🤖 AI Summary
To address the challenge of noisy human-annotated data in industrial deep learning—where label noise severely degrades model performance—this paper proposes a lightweight, model-agnostic, closed-loop human-in-the-loop data cleaning method. The method innovatively identifies suspicious noisy labels by jointly leveraging model prediction confidence and cross-model or cross-iteration prediction consistency, then automatically triggers human review and relabeling without modifying model architecture or training pipelines.

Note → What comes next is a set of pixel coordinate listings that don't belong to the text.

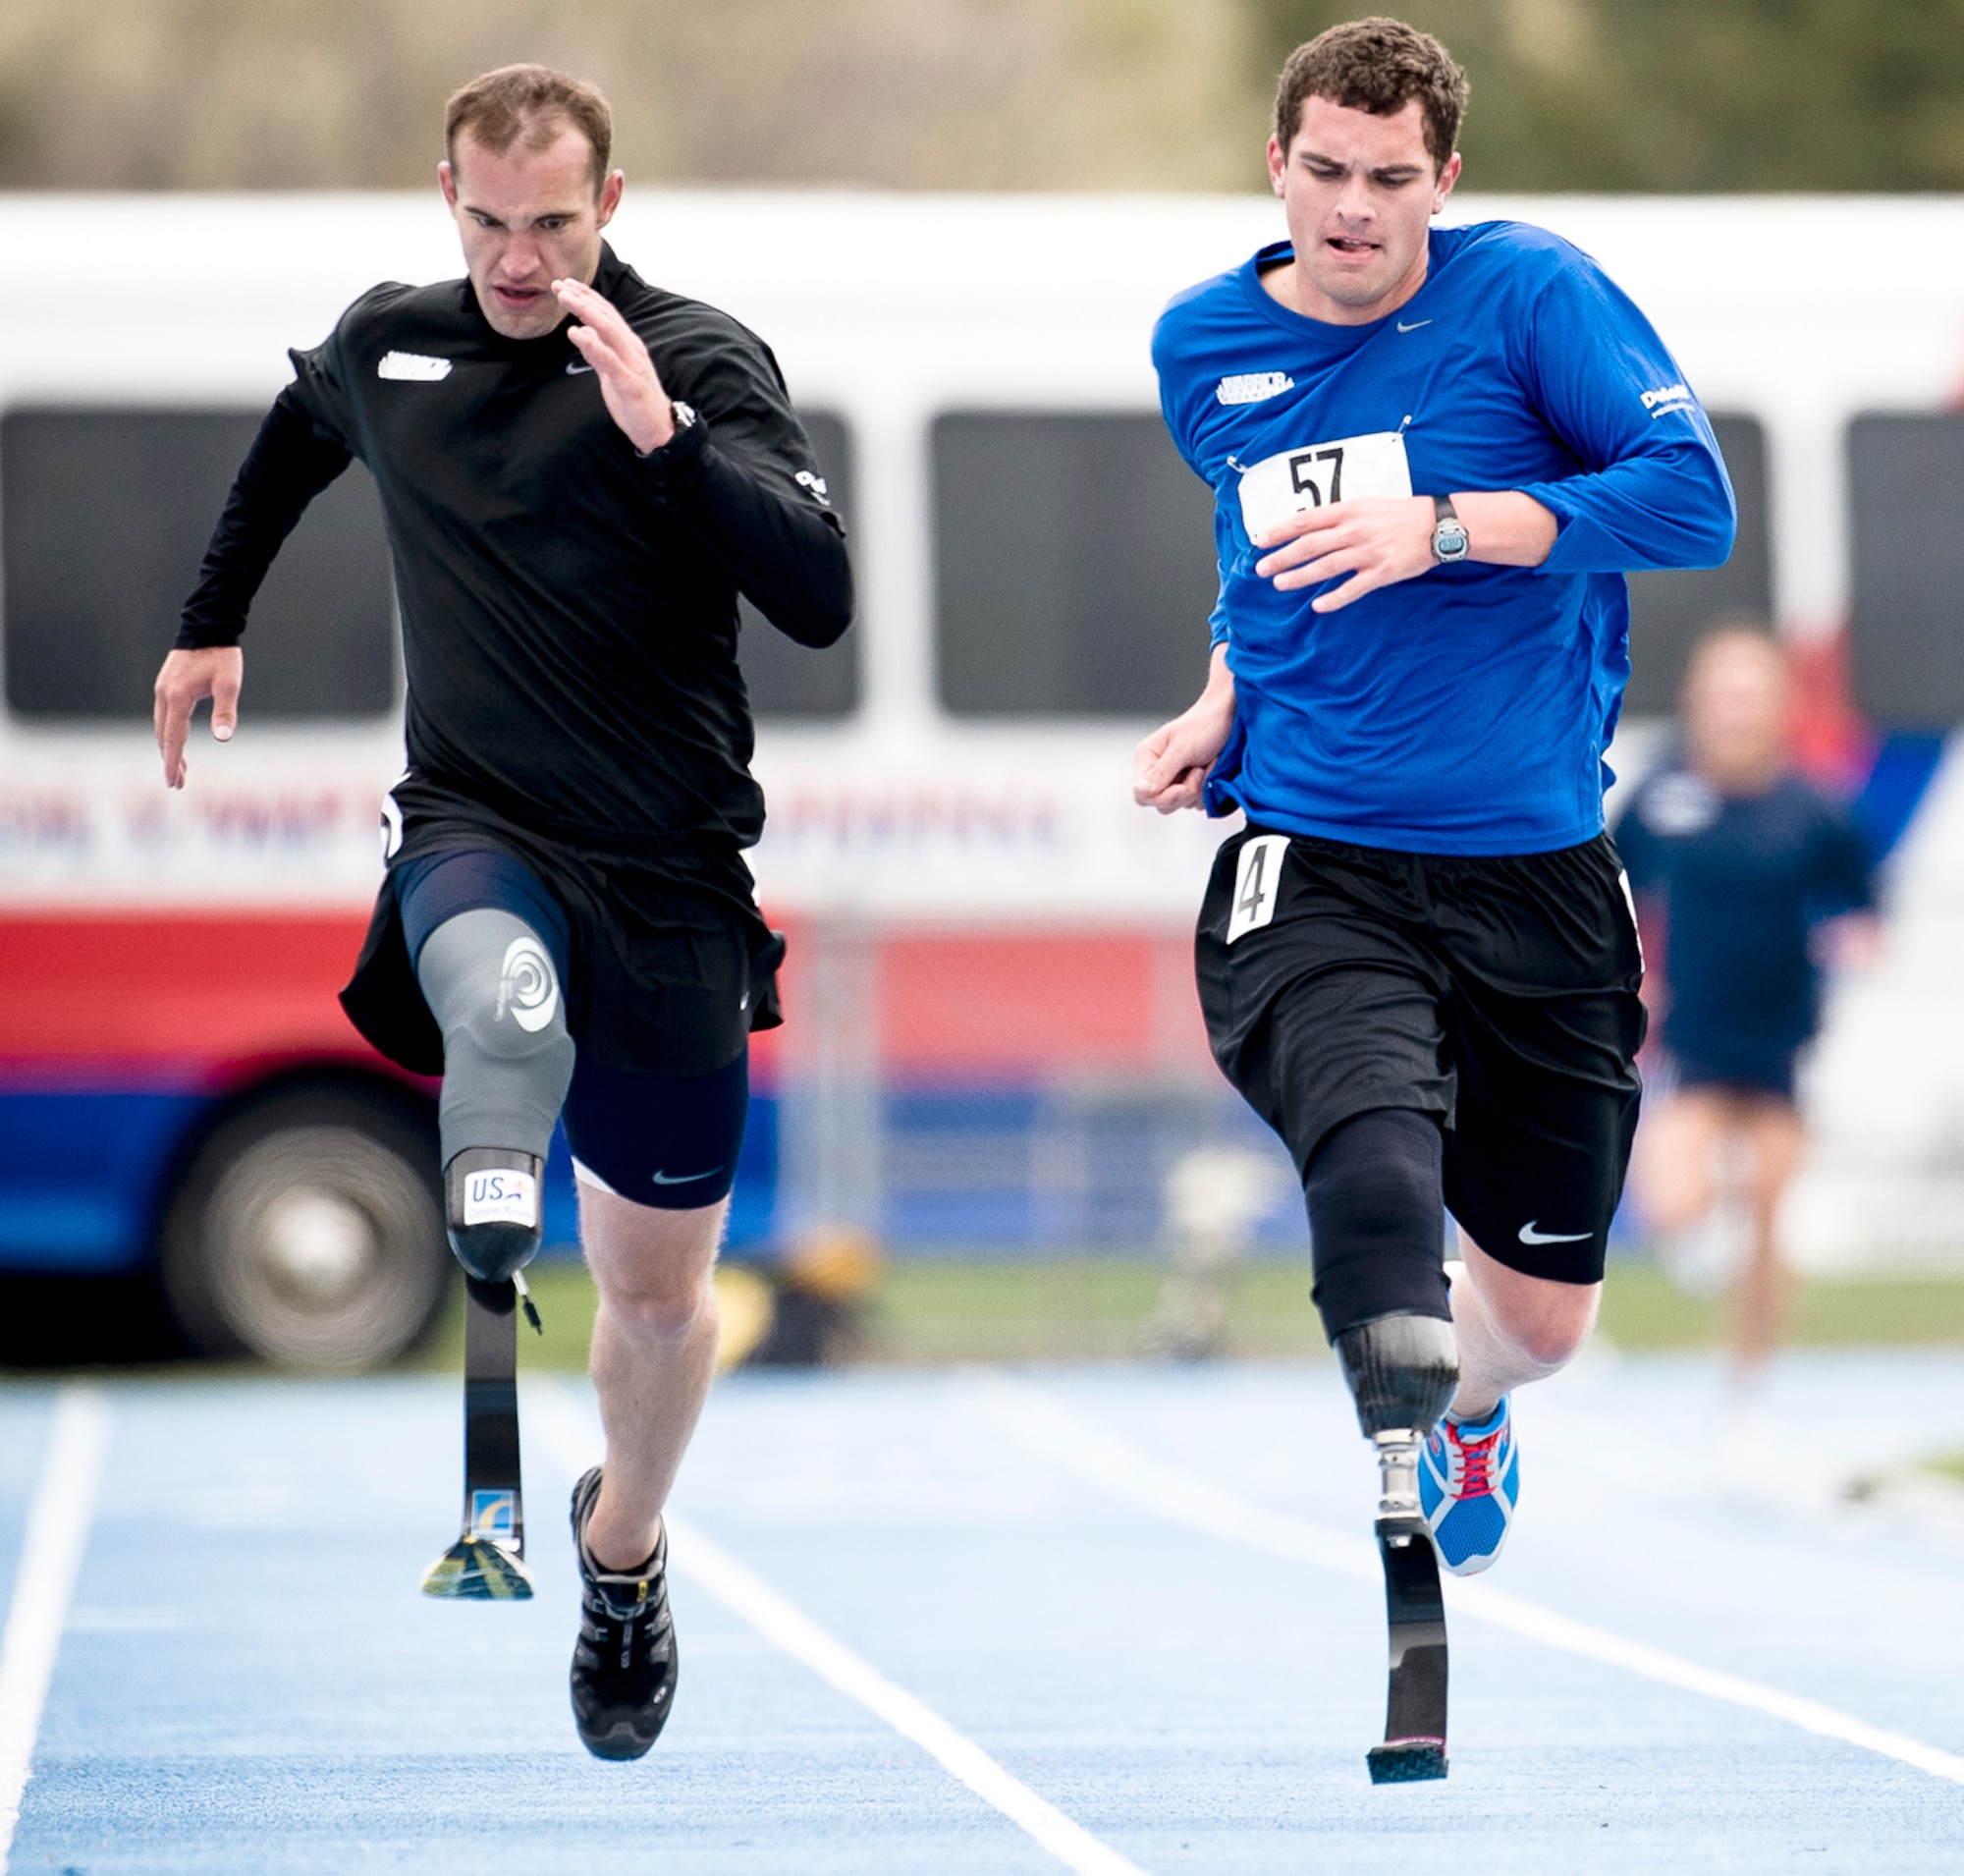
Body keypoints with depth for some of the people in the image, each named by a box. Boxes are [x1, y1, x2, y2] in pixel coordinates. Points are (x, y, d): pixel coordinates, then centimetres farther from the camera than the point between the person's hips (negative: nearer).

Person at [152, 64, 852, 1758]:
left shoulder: (700, 358, -8)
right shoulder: (387, 347, 5)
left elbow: (819, 599, -21)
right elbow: (296, 440, 31)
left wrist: (666, 430, -30)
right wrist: (212, 623, 35)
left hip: (671, 879, -1)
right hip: (475, 836, 1)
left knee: (664, 1286, 13)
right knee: (504, 1007, -40)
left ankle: (623, 1550, 40)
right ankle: (491, 1222, -65)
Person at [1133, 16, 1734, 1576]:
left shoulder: (1529, 293, -5)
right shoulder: (1204, 347, 7)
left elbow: (1693, 498, -16)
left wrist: (1443, 528, -24)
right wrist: (1221, 705, 11)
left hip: (1540, 871, 0)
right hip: (1316, 871, 0)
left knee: (1541, 1315, 13)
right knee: (1380, 1174, -33)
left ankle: (1464, 1407, 48)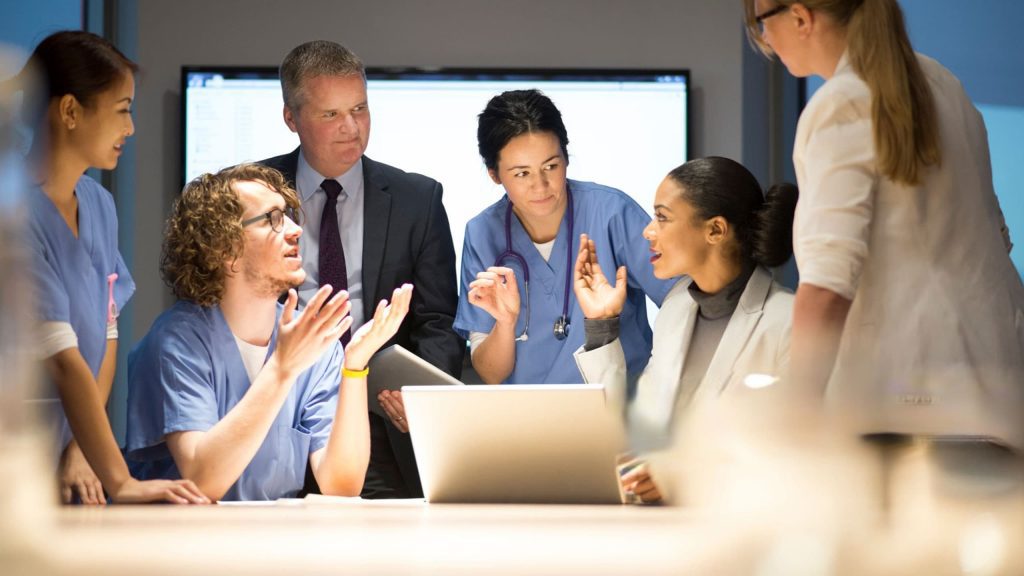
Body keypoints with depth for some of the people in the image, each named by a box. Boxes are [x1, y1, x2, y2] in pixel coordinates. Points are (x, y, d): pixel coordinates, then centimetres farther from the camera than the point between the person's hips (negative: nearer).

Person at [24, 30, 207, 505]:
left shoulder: (98, 204, 7)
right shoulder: (19, 213, -19)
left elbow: (105, 338, 9)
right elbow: (63, 361, -24)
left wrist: (81, 450, -4)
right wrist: (119, 481, -28)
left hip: (60, 465, 7)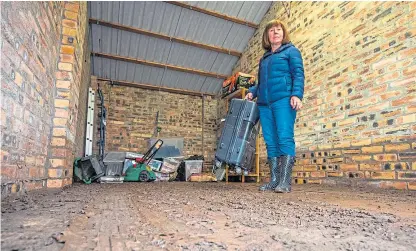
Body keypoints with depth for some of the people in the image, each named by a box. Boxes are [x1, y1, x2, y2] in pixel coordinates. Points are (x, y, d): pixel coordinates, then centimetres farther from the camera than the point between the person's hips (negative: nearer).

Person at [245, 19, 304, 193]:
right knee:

It is compatible with diverse tasks—including classification, sequence labeling, object detection, text generation, and CTR prediction—as well as mainstream annotation platforms. On development sets, it consistently achieves scores above 90. Human evaluation confirms high accuracy in noise identification, while extensive multi-task experiments demonstrate its effectiveness, generalizability, and scalability across domains and model types.
📝 Abstract
In industry deep learning application, our manually labeled data has a certain number of noisy data. To solve this problem and achieve more than 90 score in dev dataset, we present a simple method to find the noisy data and re-label the noisy data by human, given the model predictions as references in human labeling. In this paper, we illustrate our idea for a broad set of deep learning tasks, includes classification, sequence tagging, object detection, sequence generation, click-through rate prediction. The dev dataset evaluation results and human evaluation results verify our idea.